A la ligne (Feuillets d'usine) - Joseph Ponthus
Ce premier roman m'a un peu décontenancée quand je l'ai commencé et puis, au fur et à mesure que j'ai avancé dans ma lecture, j'ai été conquise. En effet, A la ligne de Josph Ponthus (Edtion La Table Ronde, 263 pages) est une sorte de long poème en prose et parfois en vers qui évoque la vie à l'usine, les tâches harassantes et répétitives à la ligne. A Pôle Emploi, on propose au narrateur, qui a besoin de travailler, un emploi en intérim dans une usine bretonne de production, transformation et cuisson de poissons et de crevettes. Dans la pièce où il est travaille, il fait froid et l'odeur est forte. Quelque temps après, il travaillera dans un abattoir où il manie des carcasses de boeufs et de cochons. Toute la journée debout, il faut faire du rendement: jusqu'à traiter 670 (!) carcasses par jour à la ligne. Il ne parle pas de travail à la chaîne, mais cela revient au même. La langue est vraiment magnifique :
"Ca a débuté comme ça.
Moi j'avais rien demandé mais
Quand un chef à ma prise de poste me demande si j'ai déjà égoutté du tofu
Quand je vois le nombre de palettes et de palettes et de palettes que je vais avoir à égoutter seul et que je sais par avance que ce chantier m'occupera toute la nuit
Egoutter du tofu
Je me répète les mots sans trop y croire
Je vais égoutter du tofu cette nuit
Je me dis que je vais vivre une expérience parallèle
Dans ce monde déjà parallèle qu'est l'usine" (p. 45)
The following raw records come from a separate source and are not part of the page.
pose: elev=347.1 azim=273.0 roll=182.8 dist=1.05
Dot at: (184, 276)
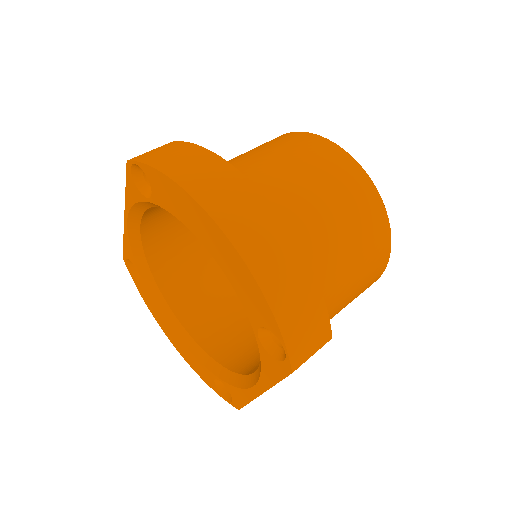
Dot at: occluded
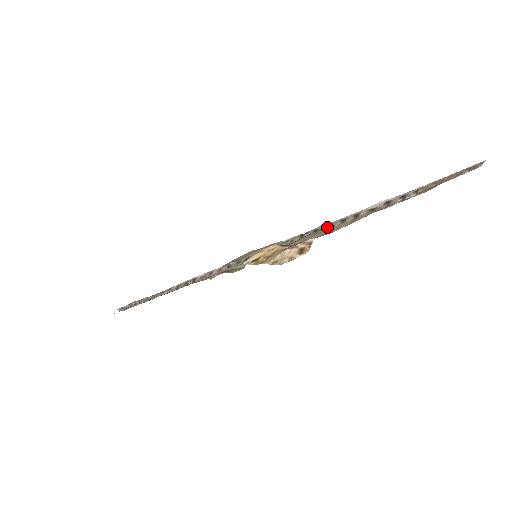
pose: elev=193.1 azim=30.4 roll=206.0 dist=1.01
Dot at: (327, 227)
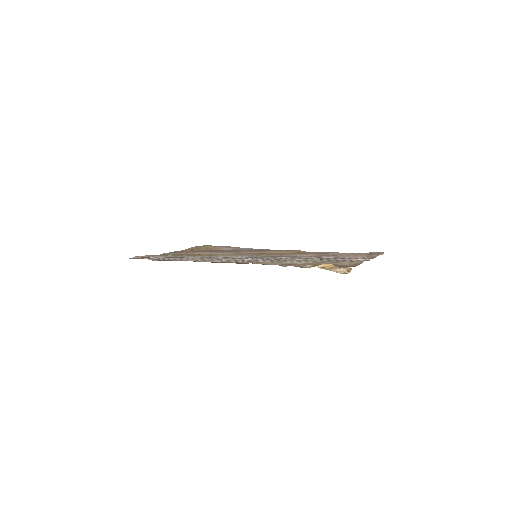
Dot at: (336, 261)
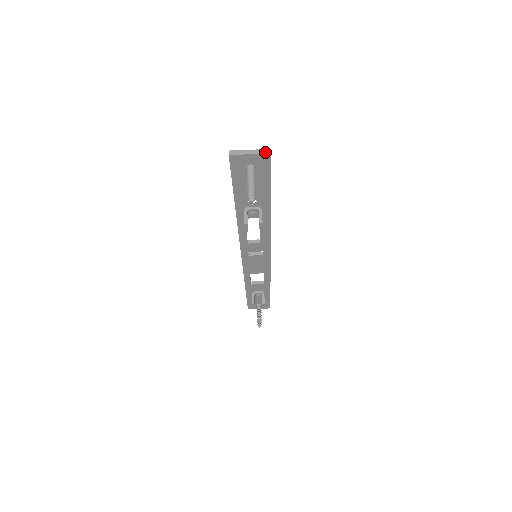
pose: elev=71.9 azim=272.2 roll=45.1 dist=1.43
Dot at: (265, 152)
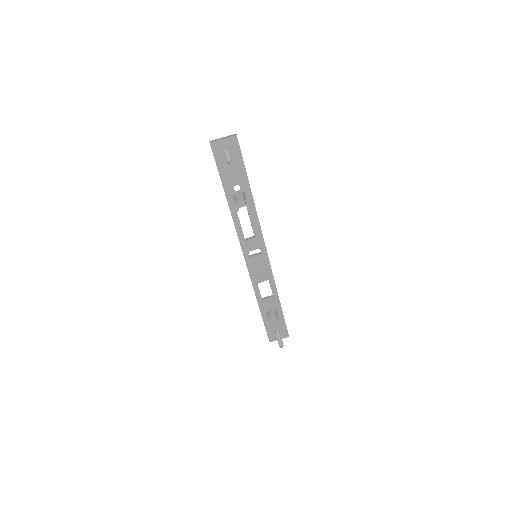
Dot at: (233, 135)
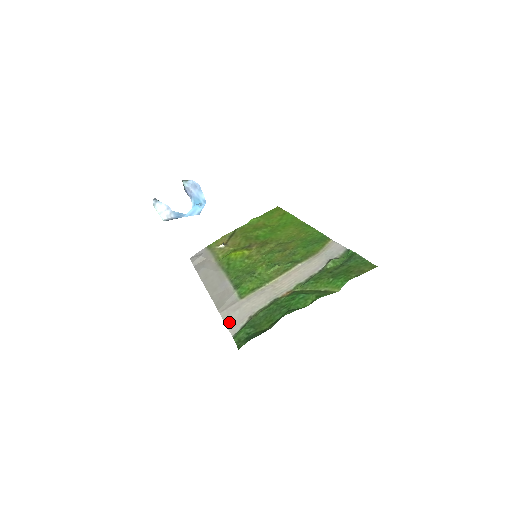
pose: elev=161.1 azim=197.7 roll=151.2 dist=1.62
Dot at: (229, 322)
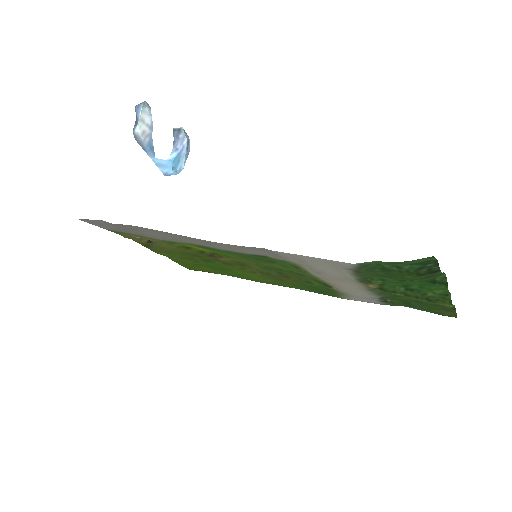
Dot at: (315, 258)
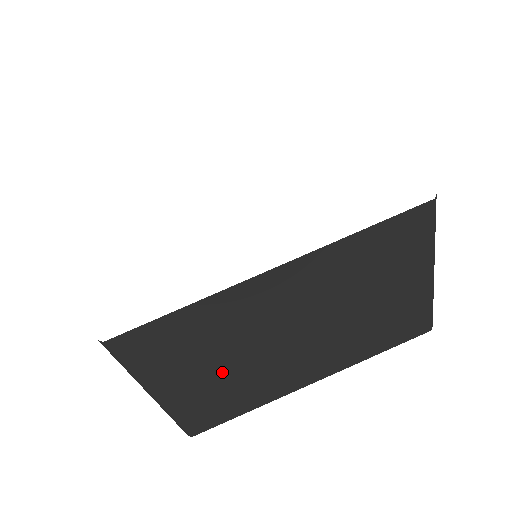
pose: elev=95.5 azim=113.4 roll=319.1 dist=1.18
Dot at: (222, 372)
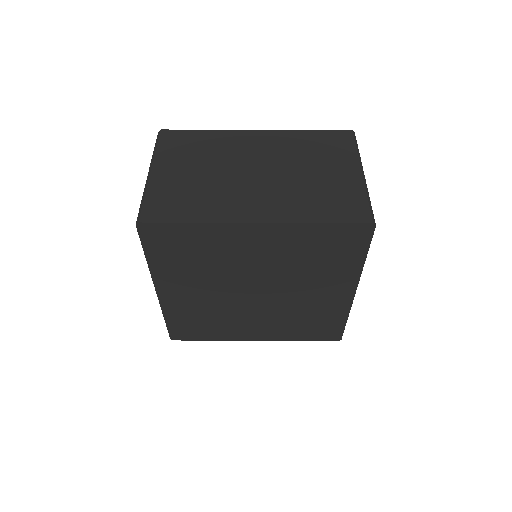
Dot at: (198, 175)
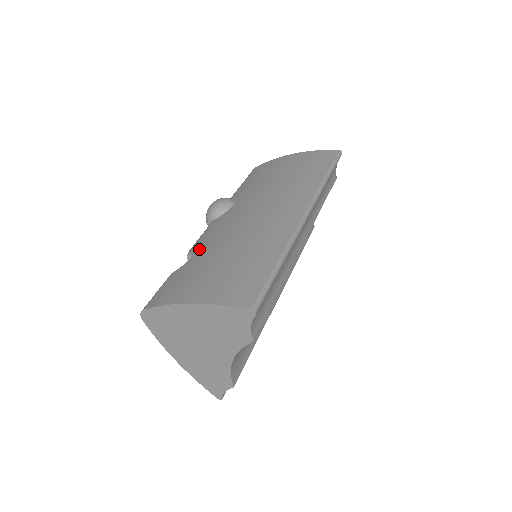
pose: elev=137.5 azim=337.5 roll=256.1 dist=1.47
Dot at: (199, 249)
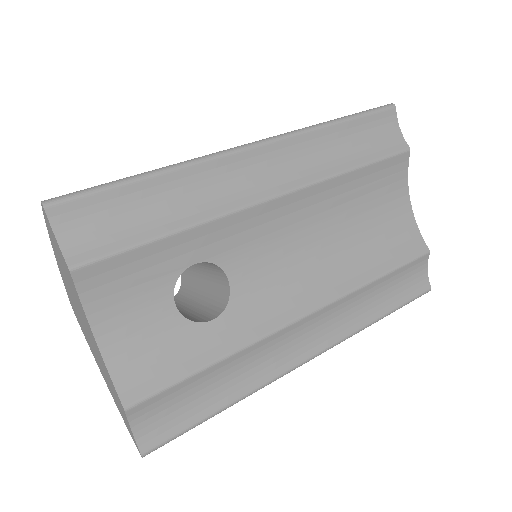
Dot at: occluded
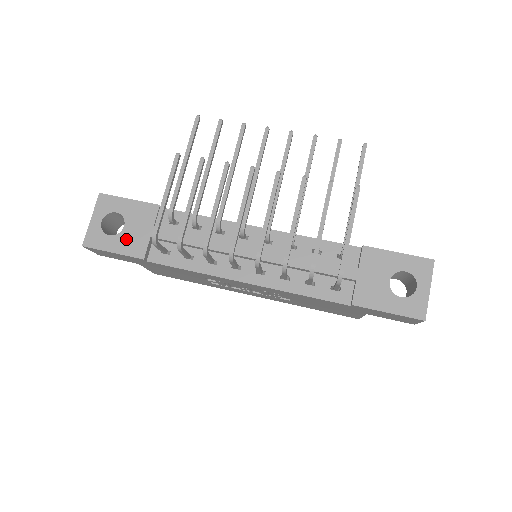
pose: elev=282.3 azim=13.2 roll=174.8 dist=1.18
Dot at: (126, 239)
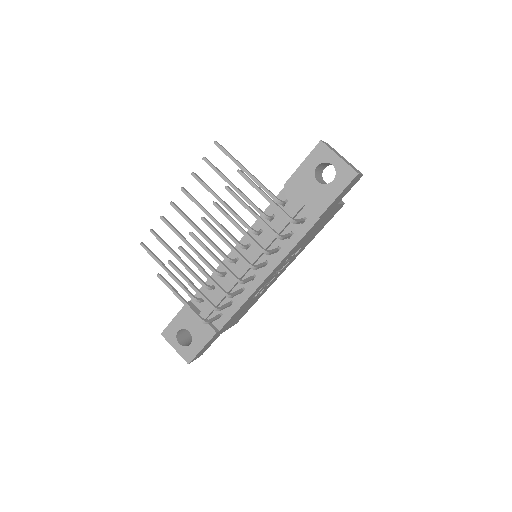
Dot at: (198, 336)
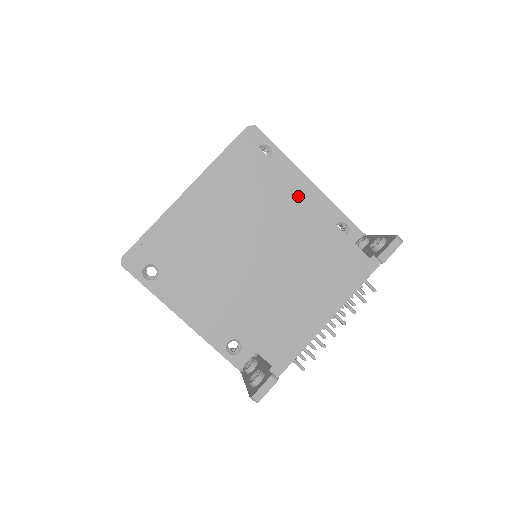
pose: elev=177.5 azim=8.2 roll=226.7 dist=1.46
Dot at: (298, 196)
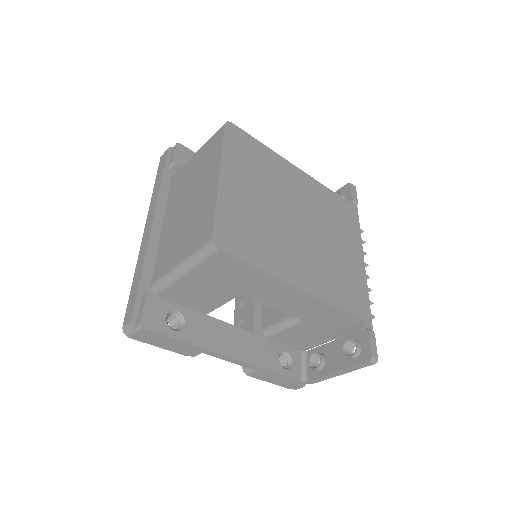
Dot at: (288, 165)
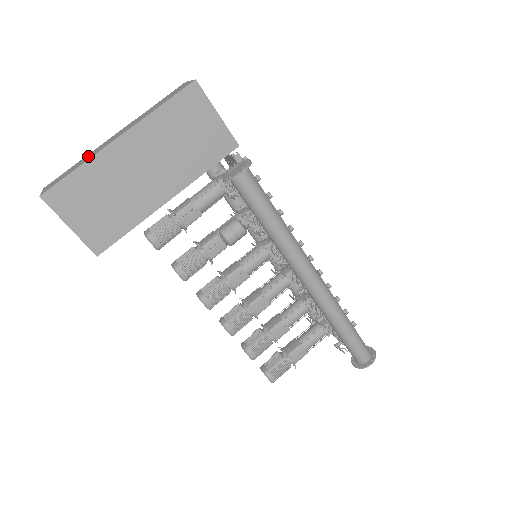
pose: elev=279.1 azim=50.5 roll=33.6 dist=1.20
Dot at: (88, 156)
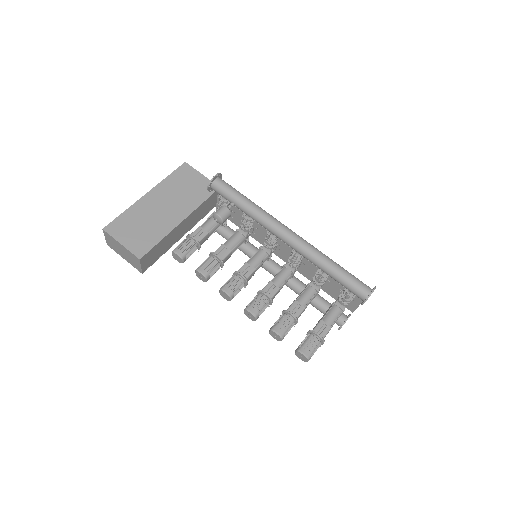
Dot at: occluded
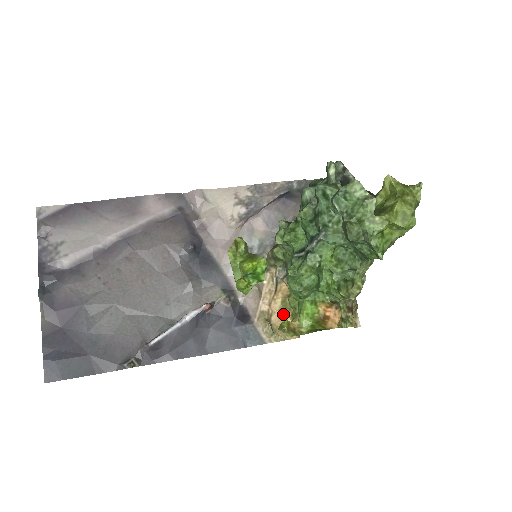
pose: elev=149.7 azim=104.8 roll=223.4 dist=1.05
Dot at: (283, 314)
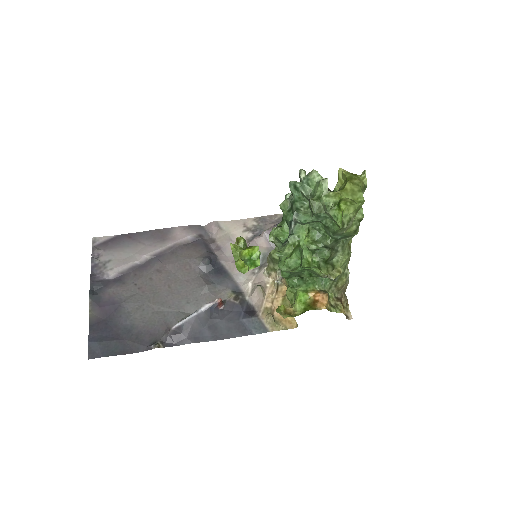
Dot at: occluded
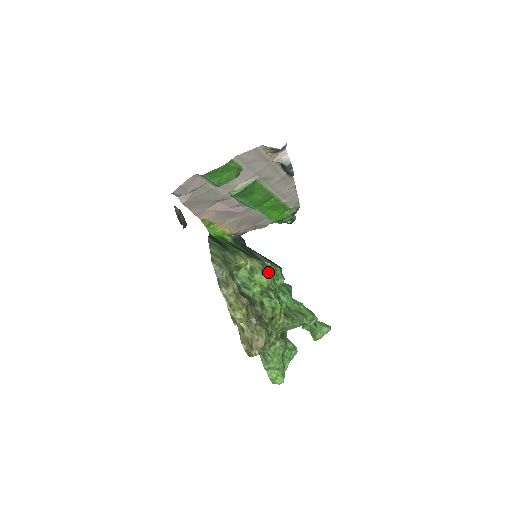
"Il faut voir nos visages marqués
A la pause
Les traits tirés
Le regard perdu rivé au loin de la fumée des cigarettes
Nos gueules cassées
Si j'osais le parallèle avec la Grande Guerre
Nous
Petits troufions de l'usine
Attendant de remonter au front
Ou plutôt
Mercenaires...
La pause
Cette foutue pause
Espérée rêvée attendue dès la prise de poste
Et même si elle sera de toute façon trop courte
Si elle vient trop tôt
Que d'heures encore à tirer
Si elle vient trop tard
N'en plus pouvoir n'en plus pouvoir
Elle sera" (p.55-56)
"Parfois je hurle
Toutes les nuits je sais que je vais emporter
l'abattoir dans mes mauvais rêves
Et pourtant
A pousser mes quartiers de viande de cent kilos chacun
Je ne pense pas être le plus à plaindre
De quoi rêvent-ils
Toutes les siestes
Toutes les nuits
Ceux qui sont aux abats
Et qui
Tous les jours que l'abattoir fait
Voient tomber des têtes de vaches de l'étage supérieur
Prennent une tête par une
La calent entre des crocs d'acier sur machine idoine
Découpent les joues et les babines puis jettent les machoires et le reste du crâne
Huit heures par jour en tête à tête" (pages 137-138)
Tout le roman est dans ce style que je trouve magnifique. Lire le billet d'Alex-mot-à-mots. Ce roman est un coup de coeur pour beaucoup de libraires et de biblothécaires et aussi pour moi.